3 new stores open in downtown Sacramento as popular restaurant forced to close
SACRAMENTO – Three new stores have opened in less than two weeks in downtown Sacramento. At the same time, a popular restaurant was forced to close for good.
It's a grand opening celebration for the newest business in Old Sacramento.
"It's exciting, it's so wonderful, this is a dream come true," said Hope Menefee, owner of Ecojoyous.
Ecojoyous is a store selling locally made crafts and upcycled goods.
But this new Old Sacramento shop is within sight of another family-owned business that just shut down last weekend.
Rio City Cafe had been along Sacramento's waterfront for 30 years.
It permanently closed after the city of Sacramento, which owns the building, refused to fix the dilapidated outdoor dining deck.
"It definitely impacts the community as a whole," said Andrew LaFrance with Downtown Sacramento Partnership.
It's the latest ebb and flow of downtown's business economy.
"It will change and things will get better for sure," Menefee said.
Further down K Street, the Starbucks at the entrance to Downtown Commons has also closed.
But within the last 10 days, two new businesses—the Cabana Club and Lucky Gold Jewelry—have opened in DOCO.
"I think there's so much going on and we have to keep propelling that forward, making fun places for locals, for tourists," said Paula Thompson, owner of Cabana Club.
For more than a decade, the Downtown Sacramento Partnership has run the Calling All Dreamers contest, a program to help create more local businesses.

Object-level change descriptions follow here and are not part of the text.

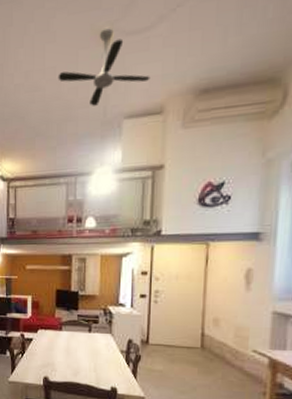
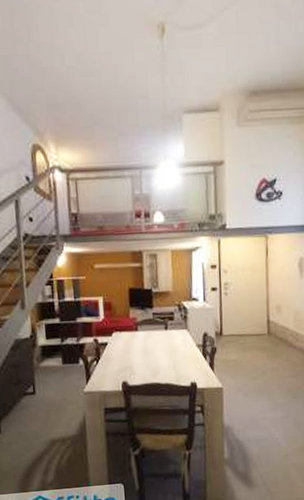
ceiling fan: present [58,27,150,106] -> none [114,18,205,98]

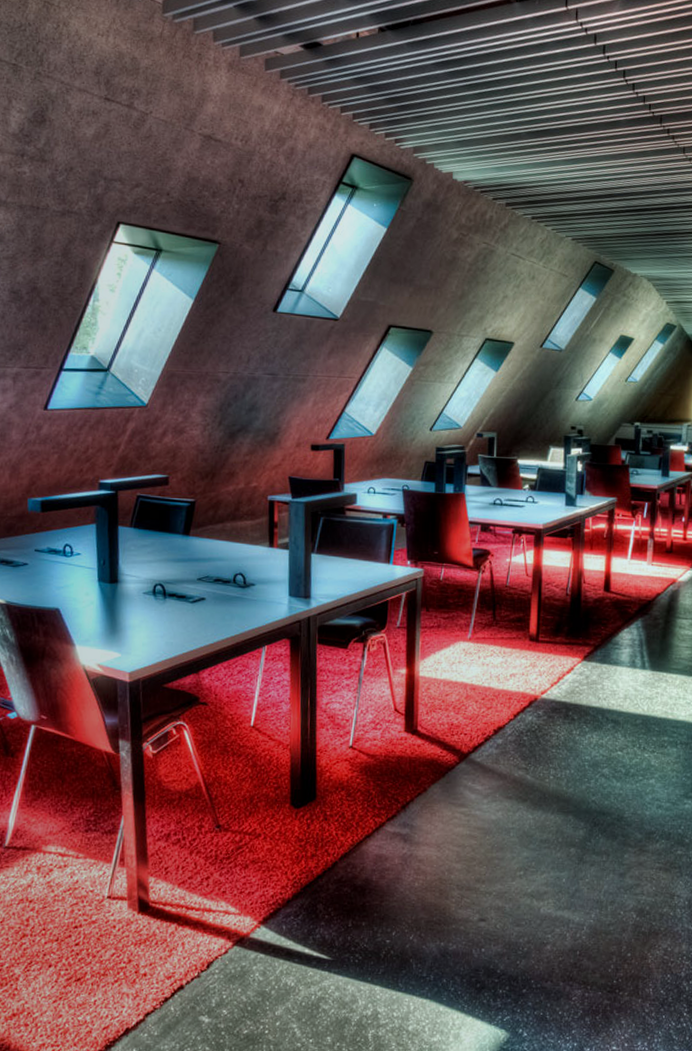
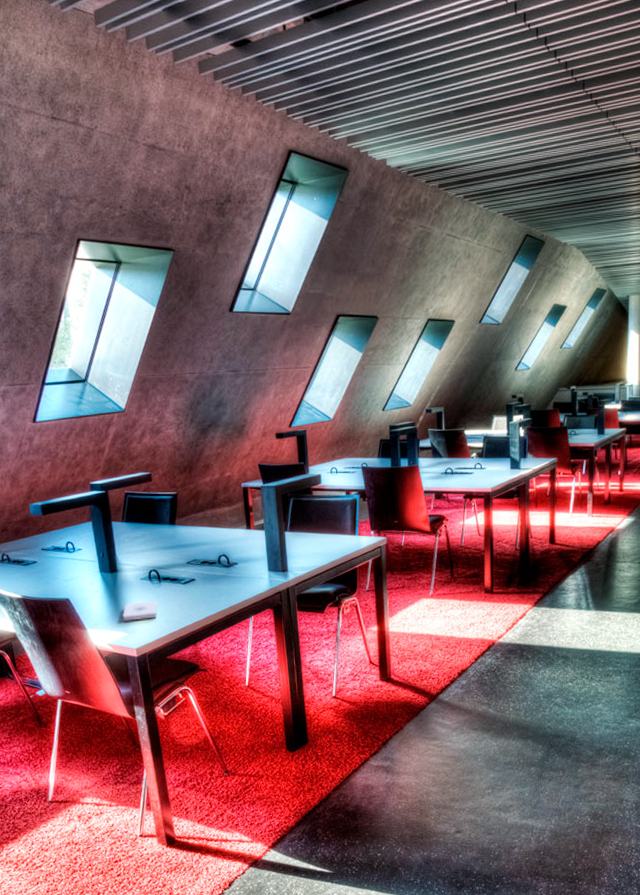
notepad: none [118,618,160,641] -> present [123,600,159,621]

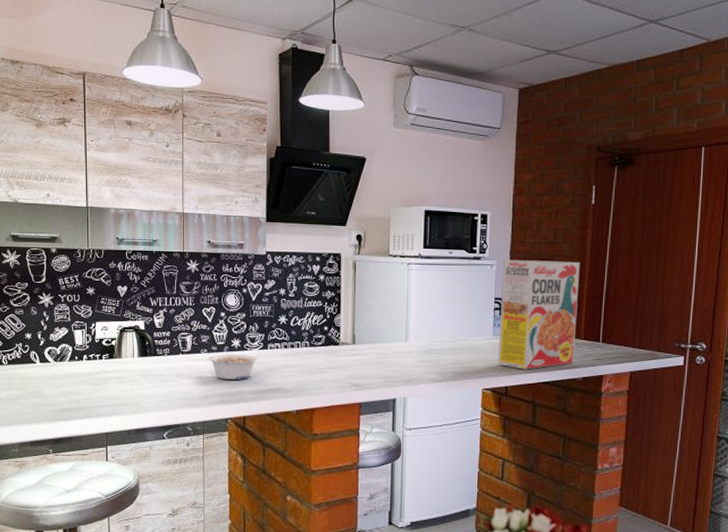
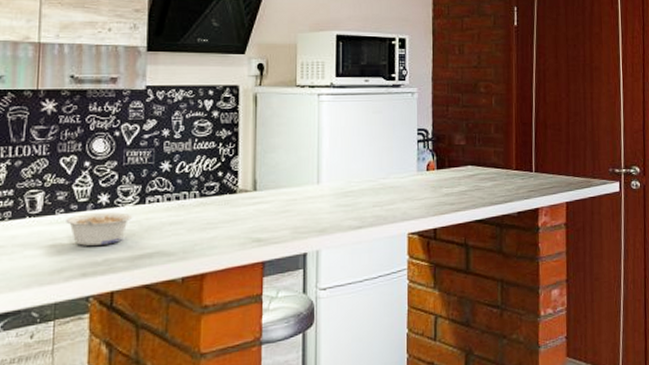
cereal box: present [498,260,580,370] -> none [424,86,507,208]

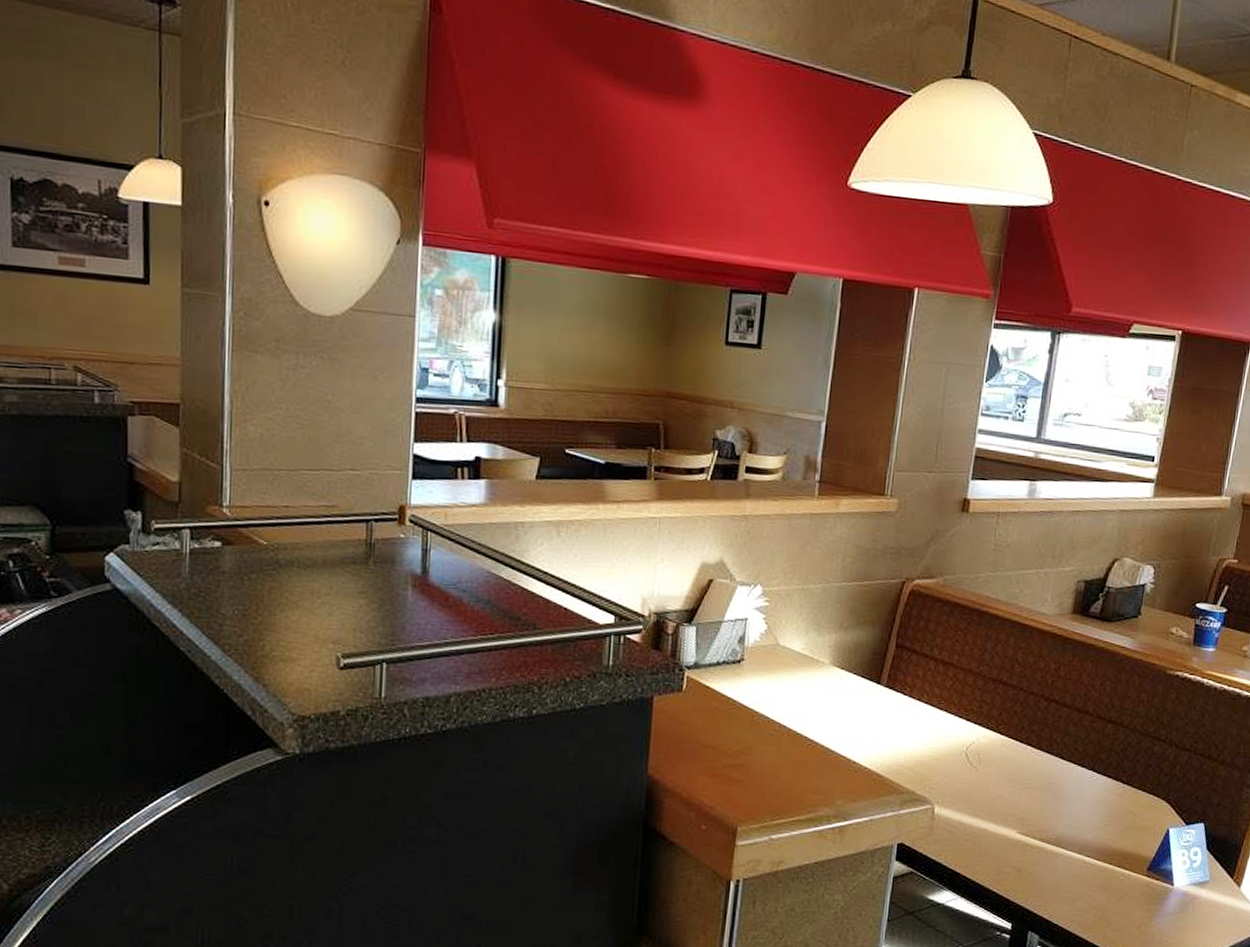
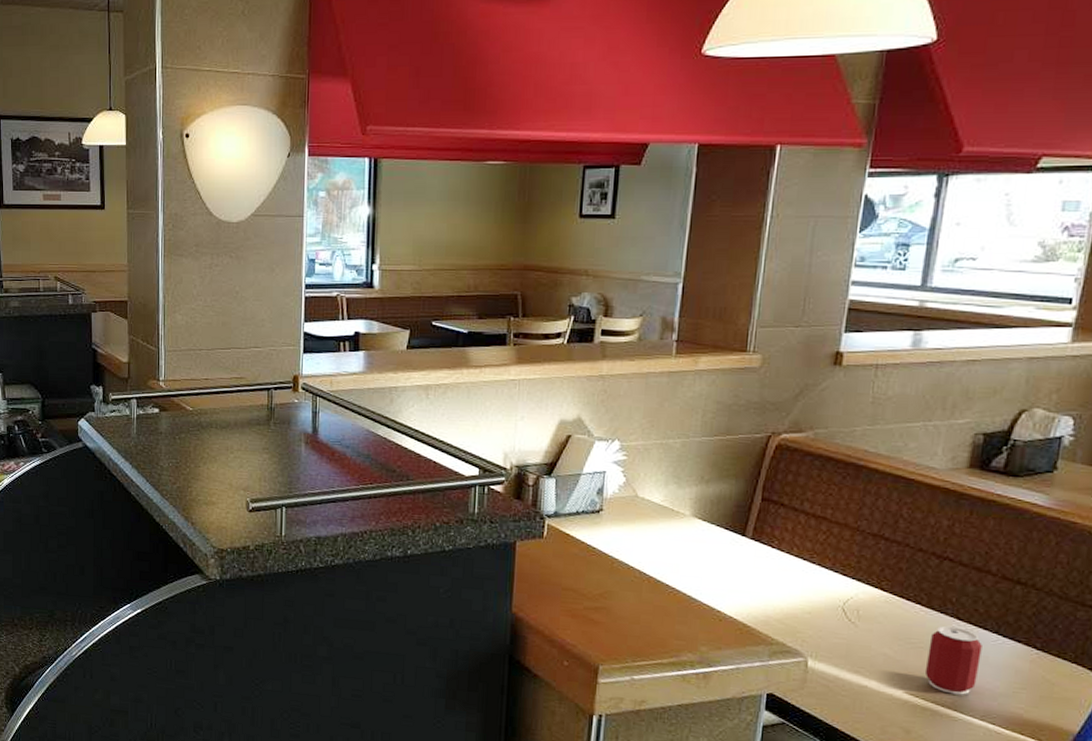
can: none [1034,765,1081,831] -> present [924,625,982,695]

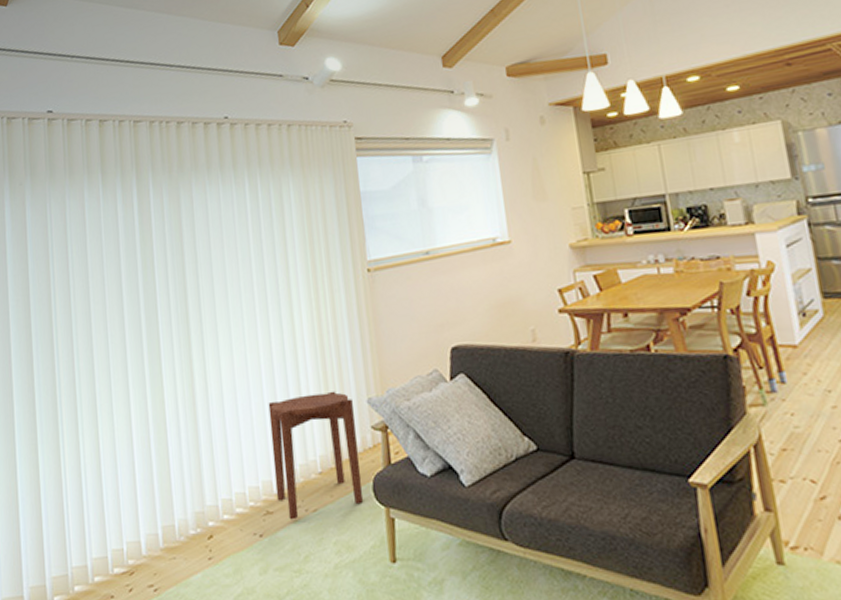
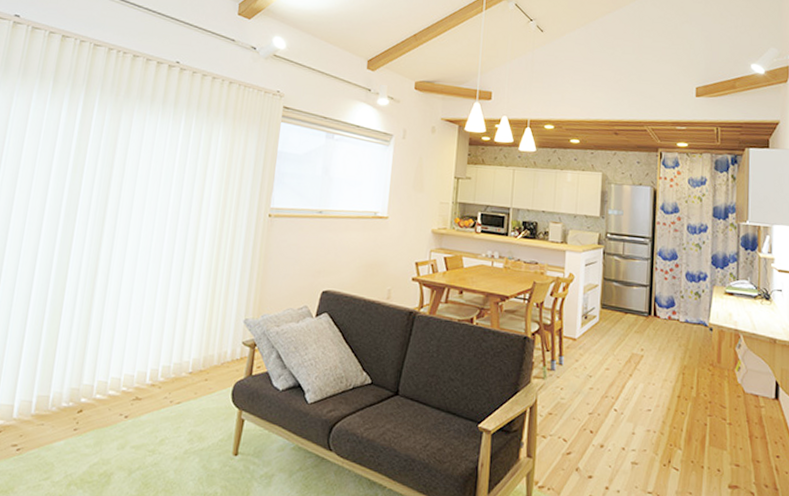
side table: present [268,391,364,520] -> none [147,306,232,408]

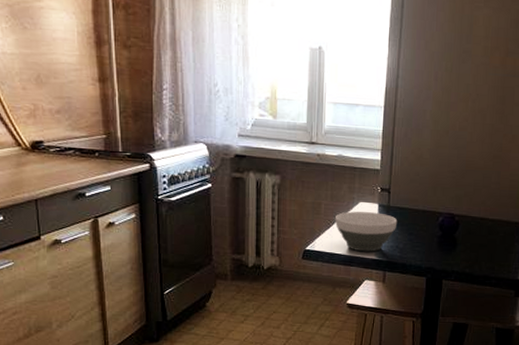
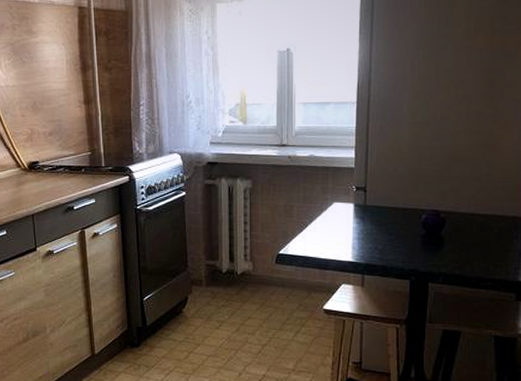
bowl: present [334,211,398,252] -> none [308,213,376,254]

That's how Menefee was able to open her shop.
"She was able to sit down, think through financial projections, marketing, staffing, hr, all of that and kind of round out her business concept," LaFrance said.
Capital Tuk-Tuk is another successful contestant, now giving rides to people in a three-wheeled electric vehicle.
"There's lots of small businesses that you can come and support, there's great restaurants and attractions as well," said Manushi Weerasinghe, the owner of Capital Tuk Tuk.
Small business owners like Menefee, now hoping more people will come downtown and check out what's new.
"It is very promising," Menefee said.
Mayor Darrell Steinberg says he is working to bring back a $40 million plan to modernize the Old Sacramento waterfront that was postponed during the pandemic.